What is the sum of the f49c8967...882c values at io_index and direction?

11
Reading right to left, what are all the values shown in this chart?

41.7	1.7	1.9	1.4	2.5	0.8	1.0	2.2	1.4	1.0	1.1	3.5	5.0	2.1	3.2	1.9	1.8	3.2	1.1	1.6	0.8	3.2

-=-=-=-=-

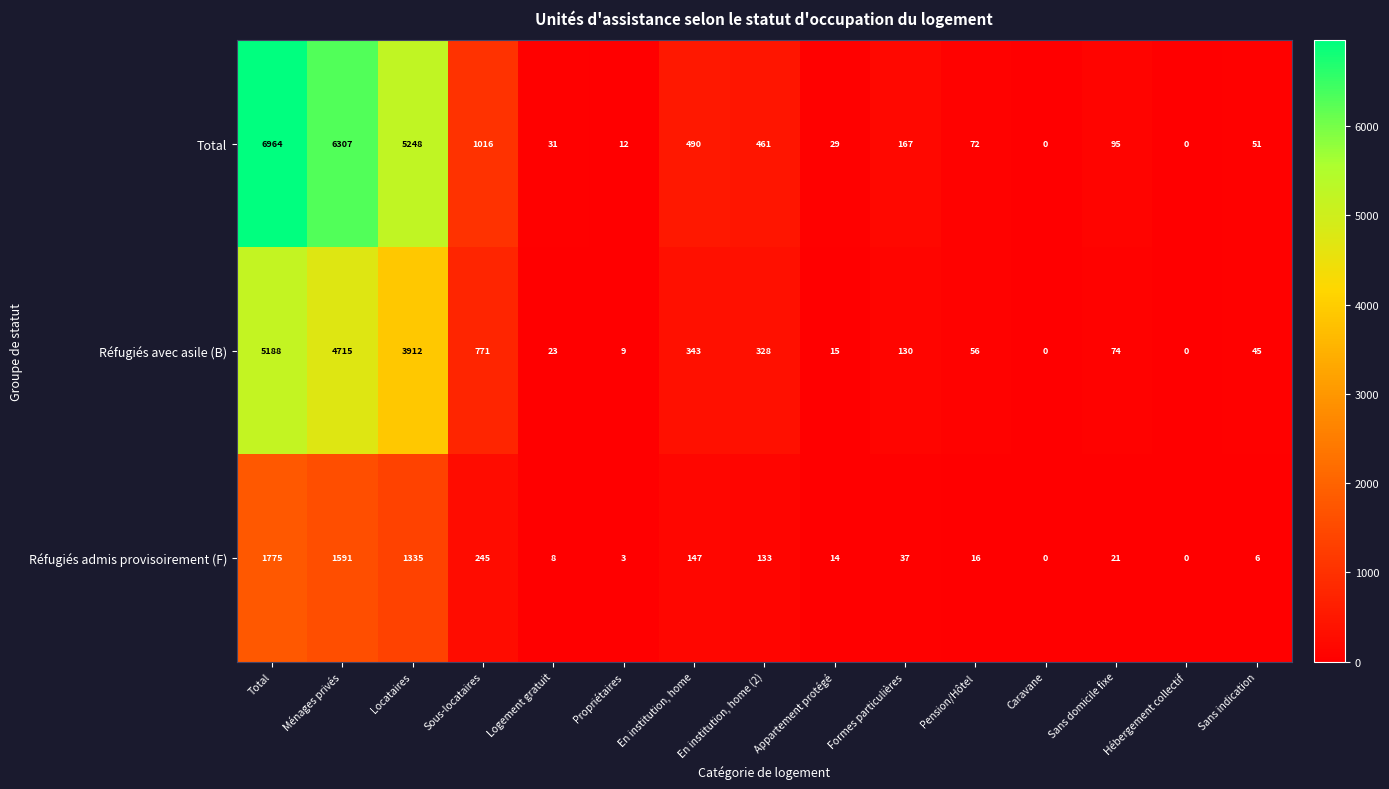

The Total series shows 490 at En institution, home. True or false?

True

-=-=-=-=-

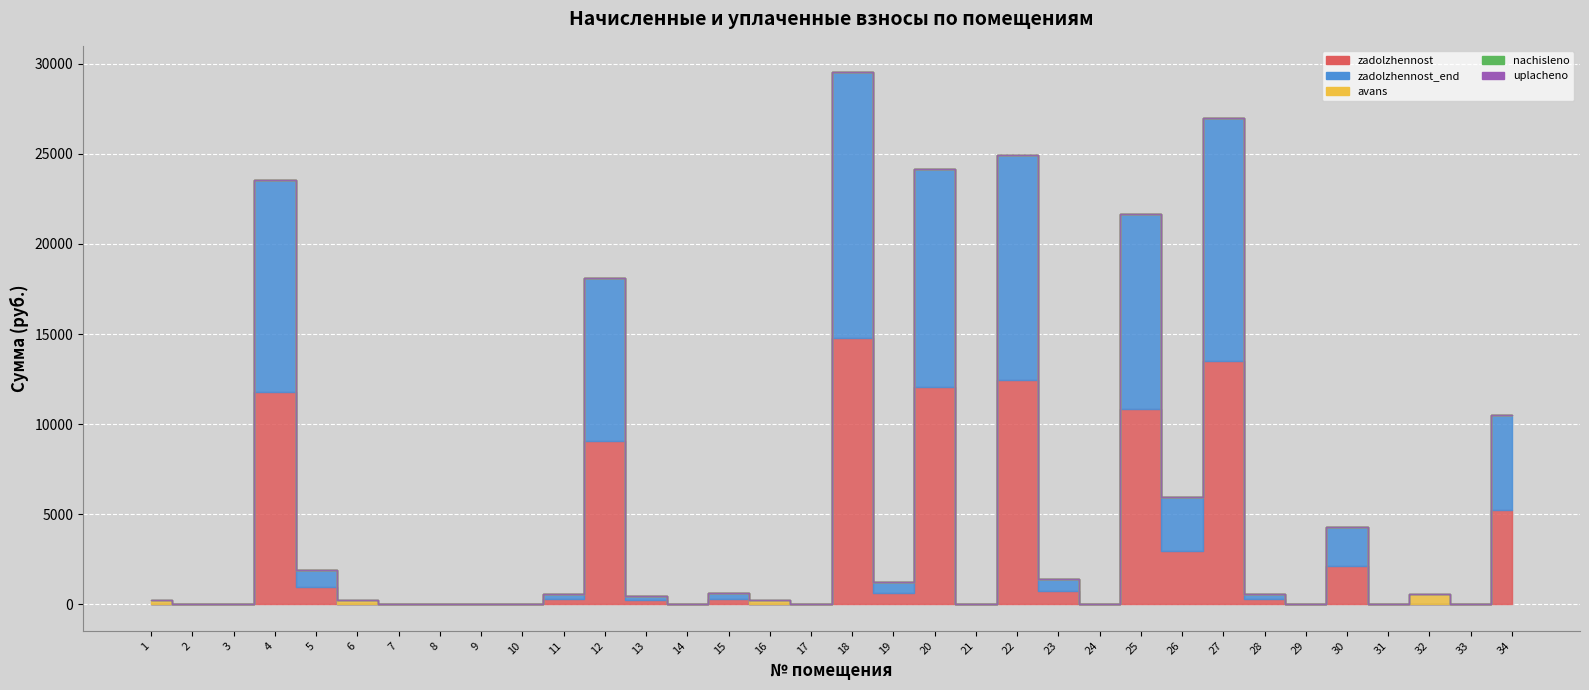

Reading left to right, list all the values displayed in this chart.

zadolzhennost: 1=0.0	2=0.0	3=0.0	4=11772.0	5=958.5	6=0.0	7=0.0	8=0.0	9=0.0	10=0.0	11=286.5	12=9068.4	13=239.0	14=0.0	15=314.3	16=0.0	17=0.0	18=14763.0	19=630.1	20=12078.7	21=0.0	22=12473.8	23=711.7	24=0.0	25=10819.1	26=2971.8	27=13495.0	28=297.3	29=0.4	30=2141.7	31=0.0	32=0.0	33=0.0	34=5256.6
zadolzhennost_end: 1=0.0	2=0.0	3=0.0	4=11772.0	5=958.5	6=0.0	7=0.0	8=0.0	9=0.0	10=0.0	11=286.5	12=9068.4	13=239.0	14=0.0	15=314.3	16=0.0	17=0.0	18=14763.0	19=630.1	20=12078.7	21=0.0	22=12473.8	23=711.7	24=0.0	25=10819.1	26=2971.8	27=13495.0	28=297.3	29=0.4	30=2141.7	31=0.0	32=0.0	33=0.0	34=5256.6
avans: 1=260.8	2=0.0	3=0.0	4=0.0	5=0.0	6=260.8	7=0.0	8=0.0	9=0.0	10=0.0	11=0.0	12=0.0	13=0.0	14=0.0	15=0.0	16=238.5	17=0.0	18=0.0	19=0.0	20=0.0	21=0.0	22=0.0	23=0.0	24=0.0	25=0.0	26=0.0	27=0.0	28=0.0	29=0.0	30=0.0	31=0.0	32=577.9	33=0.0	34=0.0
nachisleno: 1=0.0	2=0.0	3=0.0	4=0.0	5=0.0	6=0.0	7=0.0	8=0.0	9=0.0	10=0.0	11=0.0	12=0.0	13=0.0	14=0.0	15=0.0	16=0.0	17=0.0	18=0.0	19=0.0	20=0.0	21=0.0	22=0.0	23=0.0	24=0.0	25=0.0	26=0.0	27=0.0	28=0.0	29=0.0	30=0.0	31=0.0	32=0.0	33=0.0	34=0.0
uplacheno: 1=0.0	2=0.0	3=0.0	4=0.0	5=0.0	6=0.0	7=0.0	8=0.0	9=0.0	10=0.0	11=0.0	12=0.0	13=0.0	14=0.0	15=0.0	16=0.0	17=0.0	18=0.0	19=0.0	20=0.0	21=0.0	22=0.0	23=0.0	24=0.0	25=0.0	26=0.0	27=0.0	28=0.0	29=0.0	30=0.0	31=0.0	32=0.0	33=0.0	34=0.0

-=-=-=-=-

### Your objective
Copy the records above word for word, from the line containing "What is the" down to the line containing "Reading right to", including both of those lines.

### Task result
What is the sum of the f49c8967...882c values at io_index and direction?

11
Reading right to left, what are all the values shown in this chart?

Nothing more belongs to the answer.